■ YOUR GOAL: Your answer should repeat every line of the records below in which the word "class" appears.

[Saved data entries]
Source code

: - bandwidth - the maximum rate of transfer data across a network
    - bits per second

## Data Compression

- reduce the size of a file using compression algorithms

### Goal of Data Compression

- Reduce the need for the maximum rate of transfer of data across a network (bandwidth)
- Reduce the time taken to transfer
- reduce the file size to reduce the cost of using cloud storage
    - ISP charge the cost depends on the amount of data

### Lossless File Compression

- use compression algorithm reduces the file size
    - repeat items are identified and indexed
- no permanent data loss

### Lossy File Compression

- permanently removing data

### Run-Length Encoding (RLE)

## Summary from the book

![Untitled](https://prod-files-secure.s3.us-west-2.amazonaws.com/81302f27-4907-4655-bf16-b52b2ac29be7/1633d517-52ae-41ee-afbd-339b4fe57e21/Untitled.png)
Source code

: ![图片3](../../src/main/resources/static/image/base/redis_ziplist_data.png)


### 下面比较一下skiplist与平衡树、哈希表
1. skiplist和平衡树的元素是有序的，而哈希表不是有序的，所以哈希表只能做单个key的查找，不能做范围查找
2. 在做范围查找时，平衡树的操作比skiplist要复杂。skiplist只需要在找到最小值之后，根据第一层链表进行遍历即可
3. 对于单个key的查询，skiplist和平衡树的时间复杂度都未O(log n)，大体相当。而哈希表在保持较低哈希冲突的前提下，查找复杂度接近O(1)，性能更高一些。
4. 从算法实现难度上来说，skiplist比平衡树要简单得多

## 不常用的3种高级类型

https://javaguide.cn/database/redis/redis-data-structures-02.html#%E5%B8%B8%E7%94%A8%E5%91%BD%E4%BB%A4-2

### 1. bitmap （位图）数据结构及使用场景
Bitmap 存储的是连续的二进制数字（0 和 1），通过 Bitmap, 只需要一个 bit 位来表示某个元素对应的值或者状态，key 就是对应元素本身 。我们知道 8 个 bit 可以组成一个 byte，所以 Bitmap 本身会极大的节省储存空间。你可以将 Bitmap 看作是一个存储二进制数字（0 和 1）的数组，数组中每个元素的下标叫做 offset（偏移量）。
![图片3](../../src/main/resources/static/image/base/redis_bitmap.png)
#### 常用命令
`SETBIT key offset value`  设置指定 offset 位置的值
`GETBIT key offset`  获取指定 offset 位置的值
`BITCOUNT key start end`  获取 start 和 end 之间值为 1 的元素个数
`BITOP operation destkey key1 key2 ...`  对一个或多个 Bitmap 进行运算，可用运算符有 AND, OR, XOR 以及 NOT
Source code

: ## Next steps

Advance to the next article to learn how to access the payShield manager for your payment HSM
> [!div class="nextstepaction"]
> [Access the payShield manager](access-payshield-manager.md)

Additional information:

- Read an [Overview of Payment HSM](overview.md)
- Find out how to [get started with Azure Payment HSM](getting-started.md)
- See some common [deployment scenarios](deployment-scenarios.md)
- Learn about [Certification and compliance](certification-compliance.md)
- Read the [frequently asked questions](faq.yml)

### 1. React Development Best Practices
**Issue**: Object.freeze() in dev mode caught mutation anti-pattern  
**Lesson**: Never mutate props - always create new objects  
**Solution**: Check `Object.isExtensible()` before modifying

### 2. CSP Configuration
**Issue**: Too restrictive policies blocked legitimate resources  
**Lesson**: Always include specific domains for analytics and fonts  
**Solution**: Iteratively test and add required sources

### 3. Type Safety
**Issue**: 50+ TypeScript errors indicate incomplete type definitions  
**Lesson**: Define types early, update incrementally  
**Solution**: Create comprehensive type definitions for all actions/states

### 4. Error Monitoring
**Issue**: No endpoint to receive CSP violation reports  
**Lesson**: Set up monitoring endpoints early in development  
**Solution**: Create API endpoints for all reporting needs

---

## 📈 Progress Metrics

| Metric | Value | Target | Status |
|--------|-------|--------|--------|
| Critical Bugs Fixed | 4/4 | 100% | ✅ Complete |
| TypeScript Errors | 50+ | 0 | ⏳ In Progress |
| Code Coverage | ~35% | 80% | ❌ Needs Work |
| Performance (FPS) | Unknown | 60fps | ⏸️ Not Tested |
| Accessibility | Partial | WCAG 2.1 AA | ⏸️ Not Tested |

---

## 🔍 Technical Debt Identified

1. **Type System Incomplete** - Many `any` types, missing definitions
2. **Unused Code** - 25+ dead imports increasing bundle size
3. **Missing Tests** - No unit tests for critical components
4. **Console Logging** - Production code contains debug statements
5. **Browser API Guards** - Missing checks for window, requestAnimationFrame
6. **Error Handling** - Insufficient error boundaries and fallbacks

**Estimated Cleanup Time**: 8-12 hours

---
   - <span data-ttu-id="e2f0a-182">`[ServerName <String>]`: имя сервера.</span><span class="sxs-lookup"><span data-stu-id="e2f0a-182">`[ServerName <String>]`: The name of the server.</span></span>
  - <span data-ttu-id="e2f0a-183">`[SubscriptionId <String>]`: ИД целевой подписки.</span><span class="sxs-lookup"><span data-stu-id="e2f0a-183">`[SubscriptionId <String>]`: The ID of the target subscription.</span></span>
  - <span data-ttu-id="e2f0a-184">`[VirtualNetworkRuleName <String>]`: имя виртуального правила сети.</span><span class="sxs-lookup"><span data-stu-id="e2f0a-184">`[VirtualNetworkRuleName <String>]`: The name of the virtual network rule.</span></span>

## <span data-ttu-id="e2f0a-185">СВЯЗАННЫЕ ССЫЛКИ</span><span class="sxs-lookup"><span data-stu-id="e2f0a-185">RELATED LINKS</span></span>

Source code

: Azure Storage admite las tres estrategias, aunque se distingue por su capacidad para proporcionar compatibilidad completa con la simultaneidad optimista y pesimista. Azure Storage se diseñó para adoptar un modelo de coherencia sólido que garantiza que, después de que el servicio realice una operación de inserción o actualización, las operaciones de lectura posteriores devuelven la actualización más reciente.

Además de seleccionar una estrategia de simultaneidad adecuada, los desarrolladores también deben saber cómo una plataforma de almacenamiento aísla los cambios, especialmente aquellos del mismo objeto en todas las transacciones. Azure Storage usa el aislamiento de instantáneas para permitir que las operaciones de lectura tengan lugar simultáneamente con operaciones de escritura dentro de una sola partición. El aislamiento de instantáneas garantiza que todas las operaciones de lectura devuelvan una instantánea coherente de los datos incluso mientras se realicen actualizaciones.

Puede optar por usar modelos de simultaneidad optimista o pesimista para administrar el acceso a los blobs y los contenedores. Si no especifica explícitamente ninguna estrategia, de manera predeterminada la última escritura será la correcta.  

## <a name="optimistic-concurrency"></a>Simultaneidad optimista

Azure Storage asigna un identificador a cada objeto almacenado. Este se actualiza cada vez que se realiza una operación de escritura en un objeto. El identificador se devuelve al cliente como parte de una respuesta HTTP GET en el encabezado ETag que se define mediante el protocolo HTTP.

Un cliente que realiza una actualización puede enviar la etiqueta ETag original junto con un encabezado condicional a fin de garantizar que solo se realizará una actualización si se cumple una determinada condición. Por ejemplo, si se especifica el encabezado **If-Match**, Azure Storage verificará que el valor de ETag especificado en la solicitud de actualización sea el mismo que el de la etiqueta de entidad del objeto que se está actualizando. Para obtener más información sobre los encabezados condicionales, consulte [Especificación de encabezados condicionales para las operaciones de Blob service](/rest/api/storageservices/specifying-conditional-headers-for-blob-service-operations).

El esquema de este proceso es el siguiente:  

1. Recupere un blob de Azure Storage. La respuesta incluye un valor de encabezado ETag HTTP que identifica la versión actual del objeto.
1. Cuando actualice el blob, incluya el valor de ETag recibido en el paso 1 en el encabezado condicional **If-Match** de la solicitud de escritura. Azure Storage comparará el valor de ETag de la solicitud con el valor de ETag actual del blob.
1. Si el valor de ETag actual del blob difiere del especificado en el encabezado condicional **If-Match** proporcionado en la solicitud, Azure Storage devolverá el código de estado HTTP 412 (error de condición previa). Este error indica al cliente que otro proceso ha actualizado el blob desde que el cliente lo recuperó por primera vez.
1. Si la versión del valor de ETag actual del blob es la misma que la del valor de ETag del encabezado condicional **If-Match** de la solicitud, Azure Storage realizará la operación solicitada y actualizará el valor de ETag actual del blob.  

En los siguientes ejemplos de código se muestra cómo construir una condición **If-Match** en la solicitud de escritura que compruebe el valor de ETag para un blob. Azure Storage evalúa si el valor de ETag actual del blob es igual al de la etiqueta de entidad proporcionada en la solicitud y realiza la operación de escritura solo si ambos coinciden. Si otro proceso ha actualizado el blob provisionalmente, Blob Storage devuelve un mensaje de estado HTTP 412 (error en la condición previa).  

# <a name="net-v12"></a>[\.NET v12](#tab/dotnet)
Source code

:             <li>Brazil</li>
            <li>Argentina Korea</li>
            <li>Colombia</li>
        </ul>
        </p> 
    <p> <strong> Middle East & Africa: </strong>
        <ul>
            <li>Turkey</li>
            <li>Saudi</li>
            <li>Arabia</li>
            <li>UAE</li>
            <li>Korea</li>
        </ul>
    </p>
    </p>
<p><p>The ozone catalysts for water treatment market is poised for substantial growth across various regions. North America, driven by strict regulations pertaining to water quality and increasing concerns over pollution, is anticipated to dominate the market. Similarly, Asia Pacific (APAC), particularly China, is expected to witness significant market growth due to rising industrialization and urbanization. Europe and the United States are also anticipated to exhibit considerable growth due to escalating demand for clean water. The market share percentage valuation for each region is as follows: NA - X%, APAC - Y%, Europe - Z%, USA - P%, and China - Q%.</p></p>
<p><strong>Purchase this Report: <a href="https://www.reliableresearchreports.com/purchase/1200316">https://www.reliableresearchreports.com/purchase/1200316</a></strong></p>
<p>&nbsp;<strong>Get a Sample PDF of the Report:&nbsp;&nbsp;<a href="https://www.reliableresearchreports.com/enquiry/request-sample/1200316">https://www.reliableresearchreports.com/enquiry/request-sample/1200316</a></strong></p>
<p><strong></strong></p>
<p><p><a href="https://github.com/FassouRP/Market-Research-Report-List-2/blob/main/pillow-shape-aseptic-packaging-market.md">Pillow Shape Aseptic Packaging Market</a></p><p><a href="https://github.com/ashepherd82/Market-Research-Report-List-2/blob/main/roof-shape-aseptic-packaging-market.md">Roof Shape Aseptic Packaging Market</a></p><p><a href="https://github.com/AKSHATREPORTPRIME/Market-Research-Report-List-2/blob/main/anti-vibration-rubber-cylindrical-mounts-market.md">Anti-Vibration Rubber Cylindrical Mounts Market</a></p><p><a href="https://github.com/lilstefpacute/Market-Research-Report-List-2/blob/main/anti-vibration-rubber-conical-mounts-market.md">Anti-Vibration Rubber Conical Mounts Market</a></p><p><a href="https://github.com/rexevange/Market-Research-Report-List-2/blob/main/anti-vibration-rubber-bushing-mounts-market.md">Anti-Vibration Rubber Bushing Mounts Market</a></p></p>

■ TASK RESULT:
> [!div class="nextstepaction"]
   - <span data-ttu-id="e2f0a-182">`[ServerName <String>]`: имя сервера.</span><span class="sxs-lookup"><span data-stu-id="e2f0a-182">`[ServerName <String>]`: The name of the server.</span></span>
  - <span data-ttu-id="e2f0a-183">`[SubscriptionId <String>]`: ИД целевой подписки.</span><span class="sxs-lookup"><span data-stu-id="e2f0a-183">`[SubscriptionId <String>]`: The ID of the target subscription.</span></span>
  - <span data-ttu-id="e2f0a-184">`[VirtualNetworkRuleName <String>]`: имя виртуального правила сети.</span><span class="sxs-lookup"><span data-stu-id="e2f0a-184">`[VirtualNetworkRuleName <String>]`: The name of the virtual network rule.</span></span>
## <span data-ttu-id="e2f0a-185">СВЯЗАННЫЕ ССЫЛКИ</span><span class="sxs-lookup"><span data-stu-id="e2f0a-185">RELATED LINKS</span></span>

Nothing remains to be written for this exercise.